Don’t Quit, Don’t Quit, Don’t Quit Facing the Giants.

Encouragement

Urging others to persist and persevere in their efforts to attain their goals; stimulating others towards love and good deeds. 

I Thessalonians 5:11, Hebrews 10:24

Jesus sent his disciples out to do kingdom work.  John 14:12

Do you feel encouraged these days? Or is the stress of the holidays wearing on you, emotionally and spiritually?  Christmas Day has come and gone, but the Jesus – whose birth we celebrated – continues to inspire and command and empower us to love God and each other.  So, let’s take a few minutes out of the bustle and busyness of this season to talk about Encouragement and hear how your spouse needs to receive it from you.  Don’t you think love would be even more noticeable if we became experts at Encouragement vs. unintentional discouragement. 

A Worthy Goal: (a little Support from TBI) Don’t stop investing wisely into your marriage and family until your children and friends envy your relationship and want what you have…. “faith expressing itself in love” – Galatians 5:6.

Set aside a few minutes this week or plan a date night to discuss Encouragement together. 
Husband, would you lead this time?  Please be prepared to lead by reviewing the questions below.  When ready, please initiate a “LOVE (Speak)” time.

LOVE(Speak)  

In the questions below, the phrase “your world” refers to those likes, dislikes, activities, people, challenges and opportunities that occupy your time, engage your thoughts, and receive investments of time, talent, and wealth.

1.  Can you list some goals or dreams currently in your heart “to do” or “to be” someday?   ( I want to go on a trip, start a ministry, work with couples, become a small business owner, stop being a small business owner, learn a new language or play an instrument, become the best husband/wife ever; be a better parent, pray more, etc…)

2.  How would you hope to have encouragement shown to you when those dreams and goals are articulated?   (“I am so proud of you for aspiring to that goal.”; “I believe in you.”; “Go for it!”; or just have another person listen without comment or without negative comment…)

3.  In your life, what has been the normal reaction of others with whom you’ve shared a dream or idea?

4.  In what ways could you be more encouraging to your spouse? (I could listen more closely and try to feel the excitement he/she is trying to express.; I could turn away from other distractions to look him/her right in the eye then respond positively whether or not I believe he/she will achieve their dream or goal. Etc.)

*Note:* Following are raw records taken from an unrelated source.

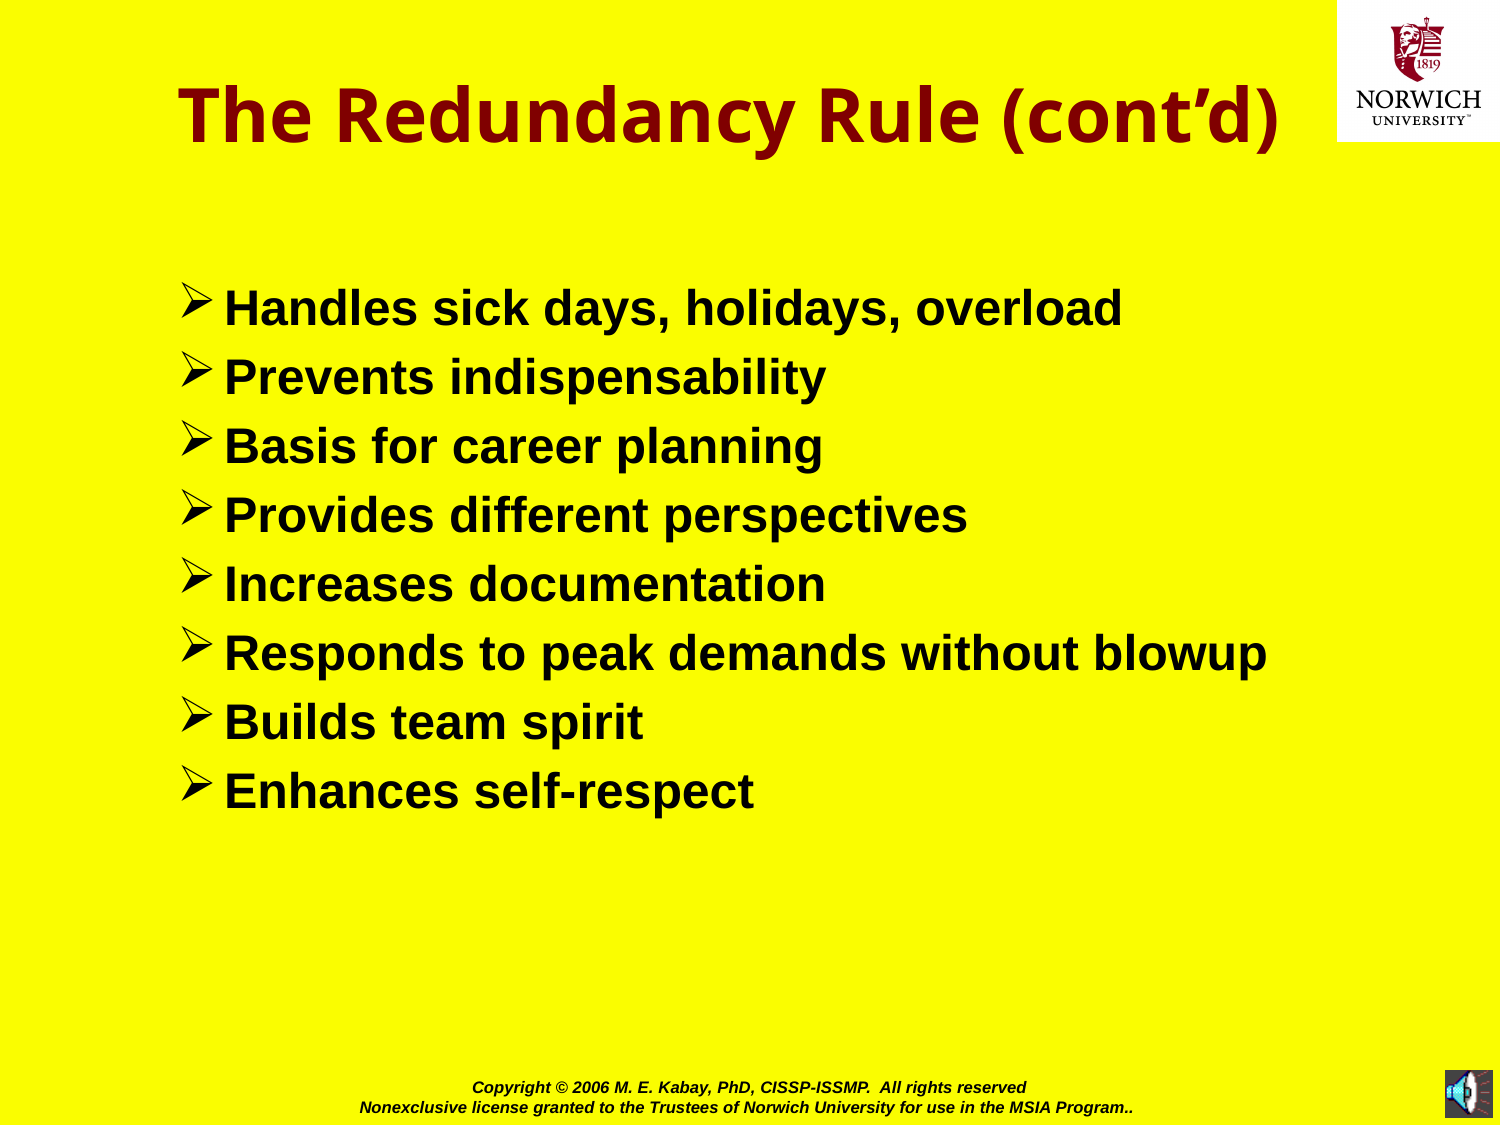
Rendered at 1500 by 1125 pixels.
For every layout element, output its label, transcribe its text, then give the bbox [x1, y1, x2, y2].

picture [1443, 1068, 1494, 1119]
picture [1337, 0, 1500, 142]
list Handles sick days, holidays, overload Prevents indispensability Basis for career planning Provides different perspectives Increases documentation Responds to peak demands without blowup Builds team spirit Enhances self-respect [162, 275, 1338, 1038]
title The Redundancy Rule (cont’d) [162, 24, 1338, 213]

5.  How does “being allowed to share an idea without being interrupted” fit into your concept of encouragement?  When you share an idea, does it mean you will automatically do it or are you looking for someone to simply hear you out? (Some people speak to think and others think to speak.  When you process things, do you “think first, speak later” or “speak first and hear yourself say it out loud”?)

Application: As a couple, do you meet with each other on a regular basis to discuss schedules, finances, etc.? Consider adding this question to the agenda:”Where do you most need my encouragement and how can I better encourage (keep from discouraging) you?”  (just listen, hold me, tell me you are not going to leave me alone to hurt by myself, etc.?) 

What About the Kids?       Ask – Listen – Respond 

1.  When did your child or child of focus seem discouraged recently?  Do you remember the circumstances?  Did he/she fail at something, receive harsh criticism, lose a friend or a pet, hear an argument?  What caused their discouragement?

2.  How did you respond?  Were you encouraging?  Did you listen well?  Did you offer words to let him/her know you believe in him/her and will always love even if discouragement comes?  Even your asking “Are you sad about something; would you like to tell me about it?” may be a good way to encourage a child. Someone cares enough to ask and listen, hug, care…

Note:  When attempting to meet the relational needs of a child, we may not always “get it right” or “do it well”, but we can make progress as we learn the language of intimacy/relationships.  You are making a difference and perhaps setting a child in the direction of healthier relationships earlier in life than you experienced personally. 

Helping children KNOW they are loved may also be the step they need to personally accept the love of God offered to them for salvation in Jesus Christ.